Bright Young Women(47)



Roger’s chin touched his chest and his head snapped up. “I didn’t do it,” he insisted.

Tina ignored him. “In Colorado, he filed a pro se motion to represent himself, arguing that it was a violation of his constitutional right to a fair trial to be restrained while using the law library at the Aspen courthouse.” Tina’s upper lip curled to indicate what she thought about The Defendant’s rights. “The judge agreed, with the condition that he must be supervised at all times. Only, the guards took one look at the guy and decided he didn’t pose a real threat, and it wasn’t long before they were leaving him to do his research in the library while they popped out for a smoke break. One of those times, he opened the window, jumped two stories, and took off. A week later, he was apprehended in the mountains. The public was understandably outraged, and so the sheriff moved him to a higher-security prison, about an hour outside of Aspen, and put him on a twenty-four-hour watch. Within six months, he escaped a second time. What the hell kind of incompetence happened there, God only knows. In any case, that was December.
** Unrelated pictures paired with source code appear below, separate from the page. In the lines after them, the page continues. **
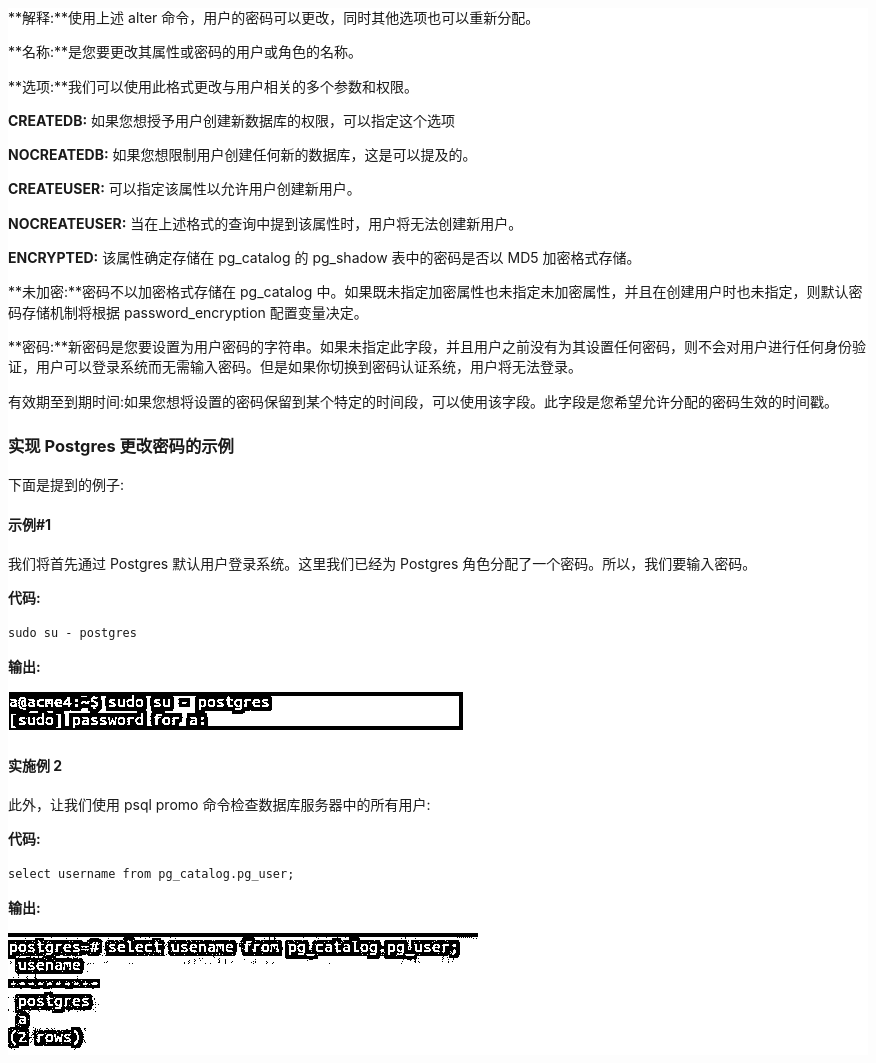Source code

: **解释:**使用上述 alter 命令，用户的密码可以更改，同时其他选项也可以重新分配。

**名称:**是您要更改其属性或密码的用户或角色的名称。

**选项:**我们可以使用此格式更改与用户相关的多个参数和权限。

**CREATEDB:** 如果您想授予用户创建新数据库的权限，可以指定这个选项

**NOCREATEDB:** 如果您想限制用户创建任何新的数据库，这是可以提及的。

**CREATEUSER:** 可以指定该属性以允许用户创建新用户。

**NOCREATEUSER:** 当在上述格式的查询中提到该属性时，用户将无法创建新用户。

**ENCRYPTED:** 该属性确定存储在 pg_catalog 的 pg_shadow 表中的密码是否以 MD5 加密格式存储。

**未加密:**密码不以加密格式存储在 pg_catalog 中。如果既未指定加密属性也未指定未加密属性，并且在创建用户时也未指定，则默认密码存储机制将根据 password_encryption 配置变量决定。

**密码:**新密码是您要设置为用户密码的字符串。如果未指定此字段，并且用户之前没有为其设置任何密码，则不会对用户进行任何身份验证，用户可以登录系统而无需输入密码。但是如果你切换到密码认证系统，用户将无法登录。

有效期至到期时间:如果您想将设置的密码保留到某个特定的时间段，可以使用该字段。此字段是您希望允许分配的密码生效的时间戳。

### 实现 Postgres 更改密码的示例

下面是提到的例子:

#### 示例#1

我们将首先通过 Postgres 默认用户登录系统。这里我们已经为 Postgres 角色分配了一个密码。所以，我们要输入密码。

**代码:**

`sudo su - postgres`

**输出:**

![Postgres Change Password1](img/e6cbddd7e5856f6805a56f57669e708f.png)



#### 实施例 2

此外，让我们使用 psql promo 命令检查数据库服务器中的所有用户:

**代码:**

`select username from pg_catalog.pg_user;`

**输出:**

![Postgres Change Password2](img/1e5619e0f9abbaa93bec01d00e12da5f.png)
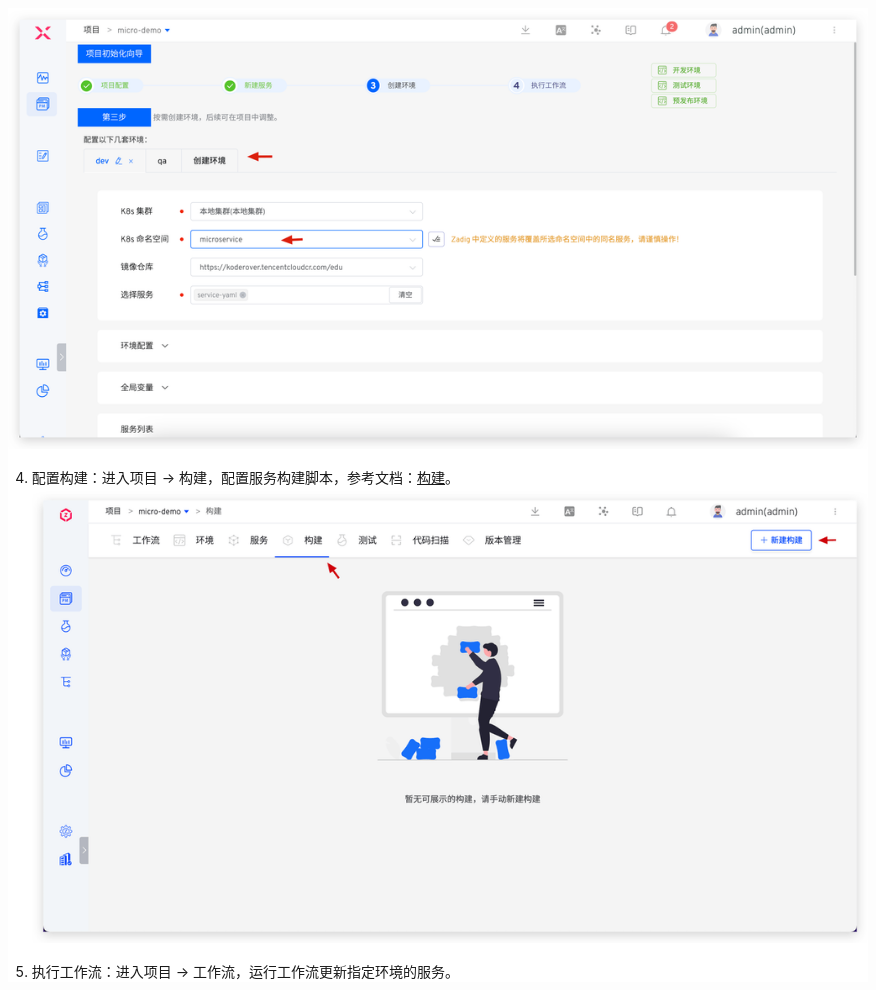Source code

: ![现有项目导入](../../_images/project_admin_8.png)

4. 配置构建：进入项目 -> 构建，配置服务构建脚本，参考文档：[构建](/ZadigX%20v1.8.0/project/build/#zadig-构建)。
![现有项目导入](../../_images/project_admin_9.png)

5. 执行工作流：进入项目 -> 工作流，运行工作流更新指定环境的服务。
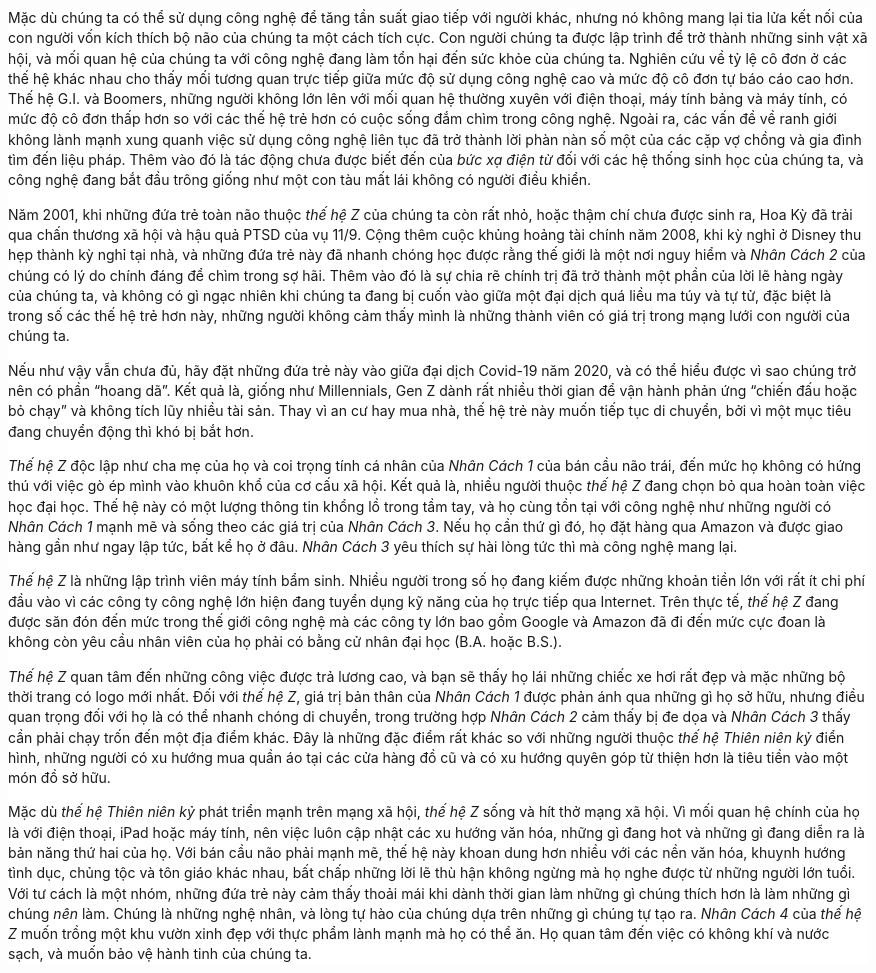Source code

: Mặc dù chúng ta có thể sử dụng công nghệ để tăng tần suất giao tiếp với người khác, nhưng nó không mang lại tia lửa kết nối của con người vốn kích thích bộ não của chúng ta một cách tích cực. Con người chúng ta được lập trình để trở thành những sinh vật xã hội, và mối quan hệ của chúng ta với công nghệ đang làm tổn hại đến sức khỏe của chúng ta. Nghiên cứu về tỷ lệ cô đơn ở các thế hệ khác nhau cho thấy mối tương quan trực tiếp giữa mức độ sử dụng công nghệ cao và mức độ cô đơn tự báo cáo cao hơn. Thế hệ G.I. và Boomers, những người không lớn lên với mối quan hệ thường xuyên với điện thoại, máy tính bảng và máy tính, có mức độ cô đơn thấp hơn so với các thế hệ trẻ hơn có cuộc sống đắm chìm trong công nghệ. Ngoài ra, các vấn đề về ranh giới không lành mạnh xung quanh việc sử dụng công nghệ liên tục đã trở thành lời phàn nàn số một của các cặp vợ chồng và gia đình tìm đến liệu pháp. Thêm vào đó là tác động chưa được biết đến của *bức xạ điện từ* đối với các hệ thống sinh học của chúng ta, và công nghệ đang bắt đầu trông giống như một con tàu mất lái không có người điều khiển.

Năm 2001, khi những đứa trẻ toàn não thuộc *thế hệ Z* của chúng ta còn rất nhỏ, hoặc thậm chí chưa được sinh ra, Hoa Kỳ đã trải qua chấn thương xã hội và hậu quả PTSD của vụ 11/9. Cộng thêm cuộc khủng hoảng tài chính năm 2008, khi kỳ nghỉ ở Disney thu hẹp thành kỳ nghỉ tại nhà, và những đứa trẻ này đã nhanh chóng học được rằng thế giới là một nơi nguy hiểm và *Nhân Cách 2* của chúng có lý do chính đáng để chìm trong sợ hãi. Thêm vào đó là sự chia rẽ chính trị đã trở thành một phần của lời lẽ hàng ngày của chúng ta, và không có gì ngạc nhiên khi chúng ta đang bị cuốn vào giữa một đại dịch quá liều ma túy và tự tử, đặc biệt là trong số các thế hệ trẻ hơn này, những người không cảm thấy mình là những thành viên có giá trị trong mạng lưới con người của chúng ta.

Nếu như vậy vẫn chưa đủ, hãy đặt những đứa trẻ này vào giữa đại dịch Covid-19 năm 2020, và có thể hiểu được vì sao chúng trở nên có phần “hoang dã”. Kết quả là, giống như Millennials, Gen Z dành rất nhiều thời gian để vận hành phản ứng “chiến đấu hoặc bỏ chạy” và không tích lũy nhiều tài sản. Thay vì an cư hay mua nhà, thế hệ trẻ này muốn tiếp tục di chuyển, bởi vì một mục tiêu đang chuyển động thì khó bị bắt hơn.

*Thế hệ Z* độc lập như cha mẹ của họ và coi trọng tính cá nhân của *Nhân Cách 1* của bán cầu não trái, đến mức họ không có hứng thú với việc gò ép mình vào khuôn khổ của cơ cấu xã hội. Kết quả là, nhiều người thuộc *thế hệ Z* đang chọn bỏ qua hoàn toàn việc học đại học. Thế hệ này có một lượng thông tin khổng lồ trong tầm tay, và họ cùng tồn tại với công nghệ như những người có *Nhân Cách 1* mạnh mẽ và sống theo các giá trị của *Nhân Cách 3*. Nếu họ cần thứ gì đó, họ đặt hàng qua Amazon và được giao hàng gần như ngay lập tức, bất kể họ ở đâu. *Nhân Cách 3* yêu thích sự hài lòng tức thì mà công nghệ mang lại.

*Thế hệ Z* là những lập trình viên máy tính bẩm sinh. Nhiều người trong số họ đang kiếm được những khoản tiền lớn với rất ít chi phí đầu vào vì các công ty công nghệ lớn hiện đang tuyển dụng kỹ năng của họ trực tiếp qua Internet. Trên thực tế, *thế hệ Z* đang được săn đón đến mức trong thế giới công nghệ mà các công ty lớn bao gồm Google và Amazon đã đi đến mức cực đoan là không còn yêu cầu nhân viên của họ phải có bằng cử nhân đại học (B.A. hoặc B.S.).

*Thế hệ Z* quan tâm đến những công việc được trả lương cao, và bạn sẽ thấy họ lái những chiếc xe hơi rất đẹp và mặc những bộ thời trang có logo mới nhất. Đối với *thế hệ Z*, giá trị bản thân của *Nhân Cách 1* được phản ánh qua những gì họ sở hữu, nhưng điều quan trọng đối với họ là có thể nhanh chóng di chuyển, trong trường hợp *Nhân Cách 2* cảm thấy bị đe dọa và *Nhân Cách 3* thấy cần phải chạy trốn đến một địa điểm khác. Đây là những đặc điểm rất khác so với những người thuộc *thế hệ Thiên niên kỷ* điển hình, những người có xu hướng mua quần áo tại các cửa hàng đồ cũ và có xu hướng quyên góp từ thiện hơn là tiêu tiền vào một món đồ sở hữu.

Mặc dù *thế hệ Thiên niên kỷ* phát triển mạnh trên mạng xã hội, *thế hệ Z* sống và hít thở mạng xã hội. Vì mối quan hệ chính của họ là với điện thoại, iPad hoặc máy tính, nên việc luôn cập nhật các xu hướng văn hóa, những gì đang hot và những gì đang diễn ra là bản năng thứ hai của họ. Với bán cầu não phải mạnh mẽ, thế hệ này khoan dung hơn nhiều với các nền văn hóa, khuynh hướng tình dục, chủng tộc và tôn giáo khác nhau, bất chấp những lời lẽ thù hận không ngừng mà họ nghe được từ những người lớn tuổi. Với tư cách là một nhóm, những đứa trẻ này cảm thấy thoải mái khi dành thời gian làm những gì chúng thích hơn là làm những gì chúng *nên* làm. Chúng là những nghệ nhân, và lòng tự hào của chúng dựa trên những gì chúng tự tạo ra. *Nhân Cách 4* của *thế hệ Z* muốn trồng một khu vườn xinh đẹp với thực phẩm lành mạnh mà họ có thể ăn. Họ quan tâm đến việc có không khí và nước sạch, và muốn bảo vệ hành tinh của chúng ta.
Exactly one month before you saw him at your front door.”

Roger’s head landed on his forearm with a final-sounding whump. I poked him, to be sure he was really out, before whispering, “Can you call the police? I think he was trying to hurt me.”
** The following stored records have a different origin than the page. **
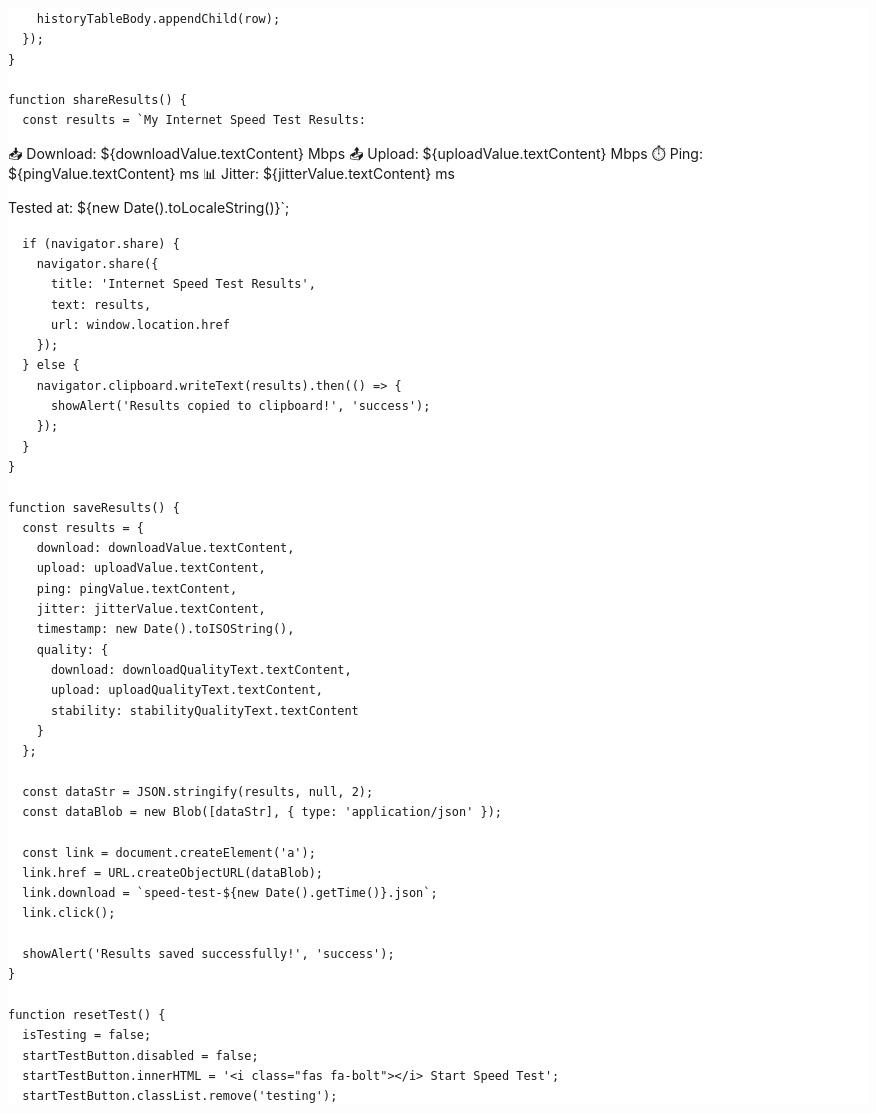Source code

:         historyTableBody.appendChild(row);
      });
    }

    function shareResults() {
      const results = `My Internet Speed Test Results:
📥 Download: ${downloadValue.textContent} Mbps
📤 Upload: ${uploadValue.textContent} Mbps
⏱️ Ping: ${pingValue.textContent} ms
📊 Jitter: ${jitterValue.textContent} ms

Tested at: ${new Date().toLocaleString()}`;

      if (navigator.share) {
        navigator.share({
          title: 'Internet Speed Test Results',
          text: results,
          url: window.location.href
        });
      } else {
        navigator.clipboard.writeText(results).then(() => {
          showAlert('Results copied to clipboard!', 'success');
        });
      }
    }

    function saveResults() {
      const results = {
        download: downloadValue.textContent,
        upload: uploadValue.textContent,
        ping: pingValue.textContent,
        jitter: jitterValue.textContent,
        timestamp: new Date().toISOString(),
        quality: {
          download: downloadQualityText.textContent,
          upload: uploadQualityText.textContent,
          stability: stabilityQualityText.textContent
        }
      };
      
      const dataStr = JSON.stringify(results, null, 2);
      const dataBlob = new Blob([dataStr], { type: 'application/json' });
      
      const link = document.createElement('a');
      link.href = URL.createObjectURL(dataBlob);
      link.download = `speed-test-${new Date().getTime()}.json`;
      link.click();
      
      showAlert('Results saved successfully!', 'success');
    }

    function resetTest() {
      isTesting = false;
      startTestButton.disabled = false;
      startTestButton.innerHTML = '<i class="fas fa-bolt"></i> Start Speed Test';
      startTestButton.classList.remove('testing');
Tina went over to him, shoving her hand down the waistband of his jeans. It was only then I noticed that fresh blood was streaking his upper thighs. When had he started bleeding?

Tina extracted what appeared to be a small Swiss Army knife, partially unlatched.

I gaped at the blade. “How did he not feel that?”

“I’m a licensed therapist,” Tina said. “Everything in my toiletry kit is legal.”

I glanced at the open bathroom door, the leather kit on the sink, where Tina had stood a few minutes ago, washing out the glass she gave Roger.

Tina went over to the nightstand and lifted the phone from the receiver, dialing the police. “Please don’t tell the sheriff that part,” she said to me. “He already thinks I’m some kind of black widow.” Her laugh was gravelly, like it wasn’t all that ludicrous a thing to think.

I waited while she explained our situation to the operator. “It’s the Days Inn on West Tennessee Road. Room two-oh-three.”

“Why did the sheriff tell me not to spend any time alone with you?” I asked when she hung up.

Tina groaned—this again? “I was married to a rich old dinosaur who died of natural causes, and I got almost everything even though he had five adult children who are all nearly twice my age.”

“So he thinks you had something to do with his death?”

“Yes.”

“Did you?”

“Even if I did,” came Tina’s non-answer, “I have no reason to want to hurt you.”

“My family has money,” I said. “Maybe you’re somehow after that.”

Tina smirked. “I’m scraping by, all right.” She started tidying the room—fluffing the pillow she’d held in her lap and propping it against the headboard. “Come to Colorado with me,” she said, moving on to make the other bed. I got up to help her. It mattered to me too that when the police arrived they found a tidy room. “I’ve been in touch with The Defendant’s old cellmate. He’s agreed to put me on his visitors’ list.” In unison, we drew up the top sheet and gave it a half-foot fold.

“What is talking to him supposed to accomplish?” I asked as I lifted my side of the mattress and tucked in the corners of the comforter.

“Think about it,” Tina said while we straightened the pleated bed skirt. “You’re stuck in a six-by-six cement box all day, nothing to do, no one else to talk to in the world but your cellmate. You get to sharing things. About your plans. About friends, family, places where you can hunker down, and people who will help you go undetected.”

“Isn’t talking to him the sort of thing the sheriff should do?” I shook out the pillow, then gave it a good pounding with my fist. Tina held out her arms. I tossed it to her.

“It’s good policework,” she said, catching the pillow with a little bend at her knees. “So, no. Not your sheriff. Not any sheriff I’ve come across in all this.”

I stood staring at the freshly made bed, thinking about how much of my life I’d spent feeling simultaneously like a child and the only adult in the room. Why couldn’t people just do their jobs? Why was it that I could rely only on myself?

“I can’t just take off,” I said. “We’re moving back into The House in a few days. I have to show everyone there is no reason to be afraid. I have to be the example.”

“Well”—Tina laughed, collecting the dirty glasses and taking them to the bathroom for a rinse—“there is plenty to be afraid of. The Defendant is here in Tallahassee, and it’s in the papers that there was an eyewitness. You’re not safe as long as he’s out there.” The water went on, and Tina raised her voice to be heard over the stream. “Look at what just happened to you!”

“So this is about keeping me safe?” I fired back.

The tap went off. “It is as inhuman to be totally good as it is to be totally evil.”

I’d read A Clockwork Orange twice the summer I turned fifteen. “I can quote Anthony Burgess too, but I’d prefer an answer that doesn’t evade the question.”